(EXTRACT PROVIDED Opens)

Basically, there is a settings class that defines different order of sources, so one can force initialization variables to be the most important:

class CustomisedSourceSettings(BaseSettings):
    @classmethod
    def settings_customise_sources(
        cls,
        settings_cls: type[BaseSettings],
        init_settings: PydanticBaseSettingsSource,
        env_settings: PydanticBaseSettingsSource,
        dotenv_settings: PydanticBaseSettingsSource,
        file_secret_settings: PydanticBaseSettingsSource,
    ) -> tuple[PydanticBaseSettingsSource, ...]:
        return (
            init_settings,
            YamlConfigSettingsSource(settings_cls),
        )

We are not using env variables for a reason: Yaml is way more easier to manage and modern build systems usually allows runtime creation. However nothing stops one to add env source back with a proper priority.

(EXTRACT PROVIDED Closes)
(INFORMATION SUPPLIED Opens)

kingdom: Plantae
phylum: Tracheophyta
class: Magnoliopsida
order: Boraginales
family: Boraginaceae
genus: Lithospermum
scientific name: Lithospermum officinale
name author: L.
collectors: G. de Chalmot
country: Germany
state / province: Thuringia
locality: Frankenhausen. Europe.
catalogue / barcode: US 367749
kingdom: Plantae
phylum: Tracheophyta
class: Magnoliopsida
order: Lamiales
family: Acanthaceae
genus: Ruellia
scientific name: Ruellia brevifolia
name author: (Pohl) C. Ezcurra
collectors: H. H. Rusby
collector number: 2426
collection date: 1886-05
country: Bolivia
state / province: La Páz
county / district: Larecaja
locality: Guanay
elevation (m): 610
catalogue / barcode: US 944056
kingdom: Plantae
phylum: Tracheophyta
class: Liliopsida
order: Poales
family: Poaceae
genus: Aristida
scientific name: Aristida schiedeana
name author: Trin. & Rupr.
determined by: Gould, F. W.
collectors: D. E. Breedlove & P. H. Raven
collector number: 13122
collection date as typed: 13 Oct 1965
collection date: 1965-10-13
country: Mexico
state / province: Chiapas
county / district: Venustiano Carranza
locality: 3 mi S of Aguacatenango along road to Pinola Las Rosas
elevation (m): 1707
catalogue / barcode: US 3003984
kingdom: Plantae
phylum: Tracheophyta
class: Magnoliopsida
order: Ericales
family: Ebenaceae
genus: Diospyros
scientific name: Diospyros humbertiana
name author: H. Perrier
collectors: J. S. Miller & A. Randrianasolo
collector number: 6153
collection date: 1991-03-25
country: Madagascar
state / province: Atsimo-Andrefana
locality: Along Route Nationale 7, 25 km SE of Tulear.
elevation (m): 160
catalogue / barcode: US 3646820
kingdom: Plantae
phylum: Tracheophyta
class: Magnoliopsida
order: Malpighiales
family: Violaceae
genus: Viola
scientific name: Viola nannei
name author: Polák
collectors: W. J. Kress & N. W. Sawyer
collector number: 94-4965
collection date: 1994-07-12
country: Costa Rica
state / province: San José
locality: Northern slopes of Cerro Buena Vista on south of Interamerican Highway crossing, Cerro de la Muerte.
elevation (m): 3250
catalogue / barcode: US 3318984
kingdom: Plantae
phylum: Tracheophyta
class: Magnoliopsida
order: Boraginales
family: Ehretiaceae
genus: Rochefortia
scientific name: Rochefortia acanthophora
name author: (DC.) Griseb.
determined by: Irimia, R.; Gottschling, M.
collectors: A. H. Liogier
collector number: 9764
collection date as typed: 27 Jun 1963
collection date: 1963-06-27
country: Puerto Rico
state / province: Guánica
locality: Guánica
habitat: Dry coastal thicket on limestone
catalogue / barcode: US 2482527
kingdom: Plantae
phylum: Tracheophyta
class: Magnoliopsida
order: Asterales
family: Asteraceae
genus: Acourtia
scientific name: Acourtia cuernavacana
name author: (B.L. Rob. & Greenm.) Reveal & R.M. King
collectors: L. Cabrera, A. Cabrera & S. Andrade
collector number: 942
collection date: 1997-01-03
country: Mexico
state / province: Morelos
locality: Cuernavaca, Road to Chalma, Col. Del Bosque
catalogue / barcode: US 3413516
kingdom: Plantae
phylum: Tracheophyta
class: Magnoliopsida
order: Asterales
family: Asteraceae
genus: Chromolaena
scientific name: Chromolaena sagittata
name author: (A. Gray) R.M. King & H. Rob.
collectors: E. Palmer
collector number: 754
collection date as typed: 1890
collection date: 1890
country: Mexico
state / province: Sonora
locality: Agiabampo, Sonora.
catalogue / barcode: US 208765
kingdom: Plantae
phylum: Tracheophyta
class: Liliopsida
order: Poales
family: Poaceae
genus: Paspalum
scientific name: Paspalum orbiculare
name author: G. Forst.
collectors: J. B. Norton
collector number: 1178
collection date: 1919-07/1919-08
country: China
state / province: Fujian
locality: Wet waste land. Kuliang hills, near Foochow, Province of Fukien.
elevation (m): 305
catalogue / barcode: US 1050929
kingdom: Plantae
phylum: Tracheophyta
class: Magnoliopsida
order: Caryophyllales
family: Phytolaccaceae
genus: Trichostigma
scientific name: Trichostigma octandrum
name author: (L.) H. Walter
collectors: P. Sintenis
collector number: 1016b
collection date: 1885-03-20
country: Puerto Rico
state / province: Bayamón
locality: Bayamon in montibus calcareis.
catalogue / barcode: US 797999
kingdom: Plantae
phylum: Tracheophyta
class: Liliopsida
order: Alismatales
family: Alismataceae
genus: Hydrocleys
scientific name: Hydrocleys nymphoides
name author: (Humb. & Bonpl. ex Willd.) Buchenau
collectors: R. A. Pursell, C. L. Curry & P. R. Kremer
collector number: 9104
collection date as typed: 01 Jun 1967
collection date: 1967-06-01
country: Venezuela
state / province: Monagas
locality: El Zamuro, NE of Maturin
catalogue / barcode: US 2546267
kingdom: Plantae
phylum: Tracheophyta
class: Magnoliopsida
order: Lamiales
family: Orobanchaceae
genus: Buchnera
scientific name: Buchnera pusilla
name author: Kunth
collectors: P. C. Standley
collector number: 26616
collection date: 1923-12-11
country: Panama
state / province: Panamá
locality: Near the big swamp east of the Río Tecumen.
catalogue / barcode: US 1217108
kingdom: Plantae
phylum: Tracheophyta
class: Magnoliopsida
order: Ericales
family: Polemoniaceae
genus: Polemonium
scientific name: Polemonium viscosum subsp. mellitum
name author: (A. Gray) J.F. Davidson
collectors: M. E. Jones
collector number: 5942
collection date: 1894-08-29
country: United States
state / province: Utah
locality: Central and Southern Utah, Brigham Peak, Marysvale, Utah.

(INFORMATION SUPPLIED Closes)

Quote the settings passage word for word, covering the stretch from "We are not using" through "a proper priority.".

RESPONSE AREA:
We are not using env variables for a reason: Yaml is way more easier to manage and modern build systems usually allows runtime creation. However nothing stops one to add env source back with a proper priority.